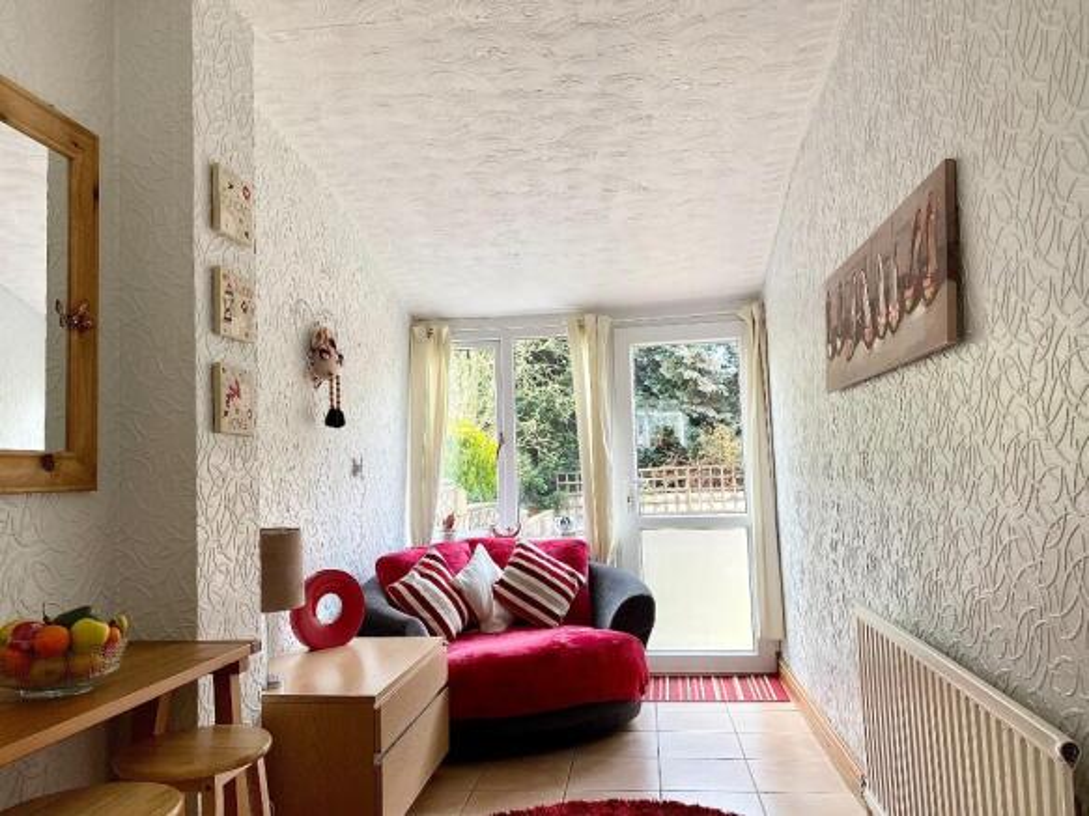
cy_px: 408
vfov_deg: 53.0
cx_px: 544
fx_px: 818
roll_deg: +0.8
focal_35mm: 26
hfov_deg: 67.3
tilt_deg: +3.5
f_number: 1.8
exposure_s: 1/121
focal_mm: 4.25
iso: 64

▶ Your assignment: The records above are to be set down exactly as written, with no images.

▶ Answer to the problem:
cy_px: 408
vfov_deg: 53.0
cx_px: 544
fx_px: 818
roll_deg: +0.8
focal_35mm: 26
hfov_deg: 67.3
tilt_deg: +3.5
f_number: 1.8
exposure_s: 1/121
focal_mm: 4.25
iso: 64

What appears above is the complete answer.